Tuesday, August 9, 2011

hhmmmmmm flash backs...

Many years ago I worked in the warehouse of a reputable media retailer. I worked as a logistic executive hired by them to also lias with their technology provider. My job was to supervise and lead a project of a migration for the company’s stock taking system from a mainframe based, to web based.


It was a challenging job because the data bank for their new web based system was created by a bunch of foreigner s that weren’t even computer literate. Yes, they used the cheap labours that came from Indonesia, Myanmar, Philippines, and Cambodia etc, to do their data entry. Most of these people didn’t even go to school.

The first day when I did a test on the system I almost fainted. The barcode error rate was as high as over 80%. There’s no way you can use a data bank like this to do your day to day stock taking. So that’s where I came in. I joined their MIS (Management of Information System) team to lead a project of rectifying the barcode data bank so that the whole system can actually be useable. Project timeframe was given a minimum of 3 months.

3 Months was a very long time.

It took me 1 month to rectify the data base and make the system usable again Improving the accuracy of the data base from virtually unusable, to about 85%. I was confident that I could complete the project within time frame and able to complete the migration in under 2 months time.

By the 6th week of the project being kick started, the accuracy of the data base was already around 90%, and so I have advised the manager that all that is left now is to have someone to constantly monitor the platform to ensure further data to be accurate and need a strict control on future data entry, while slowly removing redundant data that are still remaining in the system, whenever it shows up.

So, the project was a success at that stage, until the migration completes, all that was left to do was monitoring the system. My job became easy after the initial 6 weeks of nightmarish OT OT and OT.

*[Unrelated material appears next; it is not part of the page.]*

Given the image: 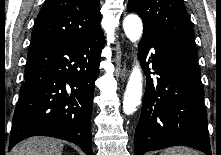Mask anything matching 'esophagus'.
<instances>
[{"mask_svg": "<svg viewBox=\"0 0 221 155\" xmlns=\"http://www.w3.org/2000/svg\"><path fill=\"white\" fill-rule=\"evenodd\" d=\"M120 77L122 80L126 77V67H123L120 71Z\"/></svg>", "mask_w": 221, "mask_h": 155, "instance_id": "esophagus-1", "label": "esophagus"}]
</instances>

One day in the 7th week, a newbie was brought into the department; she was assigned to sit at my place. Yes you read it right, my place. But how? No one told me that someone was going to sit at my place, I was also not designated to a new work station. All of a sudden my workstation was given to another new employee with immediate effect. Where am I gonna sit? I was damn confused. I tried to visit the manager for this matter and find out what’s happening. The manager refused to see me. In 2 days time when this continued, I kinda had a feeling that the manager was being damn cheap and was trying to force me to resign. The project was designed for 3 months time frame, and I have almost completed the project in the 7th week time. The manager got the impression that the job is so damn easy that they wouldn’t even need to pay my salary for this last piece of work to be done, and they can just spent half my salary to hire a high schooler to continue what I have done, and so save a lot of money.

They were trying to force me to resign.

Oh dear oh dear.

Wouldn’t that be shitty.

In the end I didn’t resign, at the end of 2nd month they sent me a letter to ask me to pack up and leave. No reason given, just exercising their rights in the hiring contract. No compensation was given. A bit sad though, I should have read the contract much more carefully. It said if I were to resign I need to repay the company for the salary for the rest of the contract if I decided to end the contract prematurely, but if they were to do so all they need to give me is 1 week notice.

Oh well, lesson learned.

Sky is gloomy, no harm for a little bit of a flash back isn’t it?




P/S: A friend that resigned after me told me that the migration project failed one month later as data bank started to fall apart in the hands of the high schoolers and migrant workers. The project was decomissioned 3 months after I left. The manager was fired. Total cost for that project itself was around half a million. haha... damn my 2 months effort wasted.